Once a transplant patient gets past the first week to three months with their new organ, the risk of rejection drops substantially—at least for the first year. But over time, the immunosuppressants that keep their body from attacking it stop working as effectively. And if they do work, the medicines’ choke hold on the immune system blinds it to malignant cells, putting patients in danger of developing cancer.

But while these challenges are well-known to the medical community and transplant patients, there has been relatively little progress towards better post-transplant drugs in the past few decades. Now, a study published April 21 in Science Immunology by researchers at the University of Pittsburgh illuminates a new pathway to preventing chronic kidney transplant rejection in mice. They hope their findings will lay the groundwork for a clinical trial.

“In solid organ transplantation, such as kidney transplantation, one-year outcomes are excellent because we have immunosuppressant drugs that manage the problem of acute rejection,” senior co-author Fadi Lakkis, M.D., scientific director of the Thomas E. Starzl Transplantation Institute at the University of Pittsburgh Medical Center, said in a press release. “But over time, these organs often start to fail…understanding this problem was the motivation behind our study.”

Lakkis’ team researches a type of immune cell called a tissue-resident memory T cell, or Trm. Trms are present only in tissues, not in the bloodstream. Back in 2021, the lab showed that these Trms contribute to transplant rejection, setting them up as a potential target for preventing rejection.

The new study builds on that work by revealing how Trms are maintained in transplanted kidneys over time—and how to disrupt their signaling pathways. Using a mouse model of kidney transplantation developed by some members of the team, the researchers showed that Trms had learned to recognize molecules within the donated kidney as foreign and, thus, were constantly being exposed to them. This was facilitated by an inflammatory molecule called IL-15 and another immune cell called a dendritic cell, which presented the antigen and IL-15 to receptors in Trms. Together, the dendritic cells and IL-15 prevent Trms from becoming exhausted, so they endure in the tissue for a long time.
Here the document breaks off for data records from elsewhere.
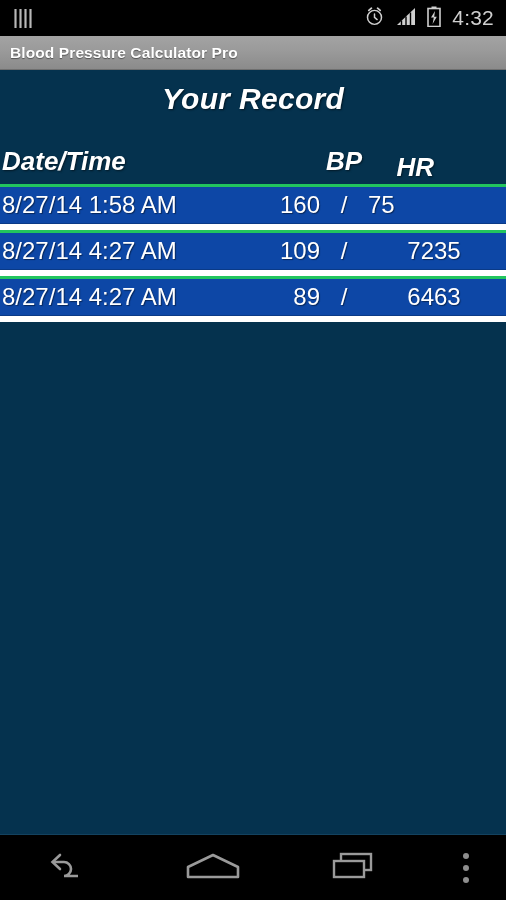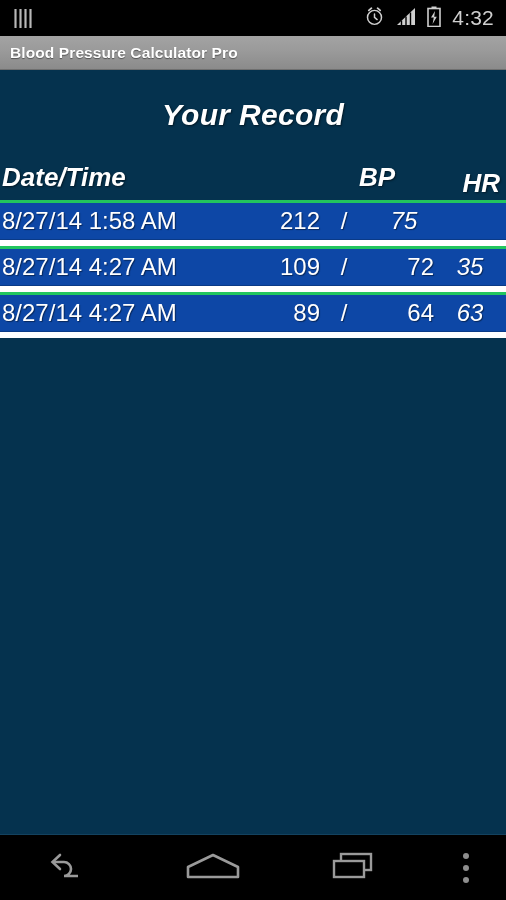--- a/index.html
+++ b/index.html
@@ -85,21 +85,21 @@
     position: relative;
     overflow: hidden;
   }
 
   .page-title {
     text-align: center;
     color: #ffffff;
     font-size: 30px;
     font-style: italic;
     font-weight: bold;
-    padding-top: 28px;
+    padding-top: 12px;
     letter-spacing: 0.3px;
     text-shadow: 1px 1px 2px rgba(0,0,0,0.55);
   }
 
   
   .record-table {
     margin-top: 26px;
     width: 100%;
   }
 
@@ -107,21 +107,20 @@
     display: flex;
     align-items: center;
     height: 40px;
     width: 100%;
   }
 
   .header-row {
     height: 38px;
     background: transparent;
     margin-bottom: 4px;
-    gap: 33px;
   }
   .header-row .cell {
     color: #ffffff;
     font-size: 26px;
     font-style: italic;
     font-weight: bold;
     text-shadow: 1px 1px 2px rgba(0,0,0,0.5);
   }
 
   .data-row {
@@ -139,21 +138,21 @@
     font-size: 24px;
     font-weight: normal;
     text-shadow: 1px 1px 1px rgba(0,0,0,0.45);
   }
 
   
   .c-datetime { width: 236px; padding-left: 2px; text-align: left; }
   .c-sys      { width: 84px;  text-align: right; }
   .c-slash    { width: 48px;  text-align: center; }
   .c-dia      { width: 66px;  text-align: right; }
-  .c-hr       { width: 72px;  text-align: center; font-style: italic; }
+  .c-hr       { width: 72px;  text-align: left; }
 
   .header-row .c-datetime { text-align: left; }
   .header-row .c-bp  { width: 132px; text-align: right; padding-right: 6px;}
   .header-row .c-hrh { width: 66px;  text-align: right; margin-top: 12px; }
 
   .table-bottom-sep {
     height: 6px;
     background: #ffffff;
     width: 100%;
   }
@@ -236,21 +235,21 @@
     <div class="record-table">
 
       <div class="row header-row">
         <span class="cell c-datetime">Date/Time</span>
         <span class="cell c-bp">BP</span>
         <span class="cell c-hrh">HR</span>
       </div>
 
       <div class="row data-row">
         <span class="cell c-datetime">8/27/14 1:58 AM</span>
-        <span class="cell c-sys">212</span>
+        <span class="cell c-sys">160</span>
         <span class="cell c-slash">/</span>
         <span class="cell c-hr">75</span>
       </div>
       <div class="row-sep"></div>
 
       <div class="row data-row">
         <span class="cell c-datetime">8/27/14 4:27 AM</span>
         <span class="cell c-sys">109</span>
         <span class="cell c-slash">/</span>
         <span class="cell c-dia">72</span>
The antigen Trms react to is present throughout the tissue, so it’s impossible to remove it. Instead, the researchers came up with a strategy that worked at the level of the dendritic cells and IL-15. Removing or impairing dendritic cells lowered the number and activity of Trms, as did blocking IL-15 signaling. Further experiments showed that blocking IL-15 with an antibody that kept it from binding to Trms dramatically improved the survival time of transplanted kidneys: 100% of the organs in the six models that received the antibody survived for the 182-day study period, compared to just 10% in the seven controls.

Given that the approach doesn’t require suppressing T cell activity, unlike other immunosuppressant strategies, the researchers think it could be a viable option for preventing graft rejection without opening the body up to complications from prolonged immune dysfunction.

“We have identified actionable targets for clinical translation given that chronic rejection remains a major obstacle to long-term survival of allografts,” the researchers concluded in their paper. “Manipulating these maintenance signals could ablate pathogenic TRM cells that likely underlie chronic pathologies.”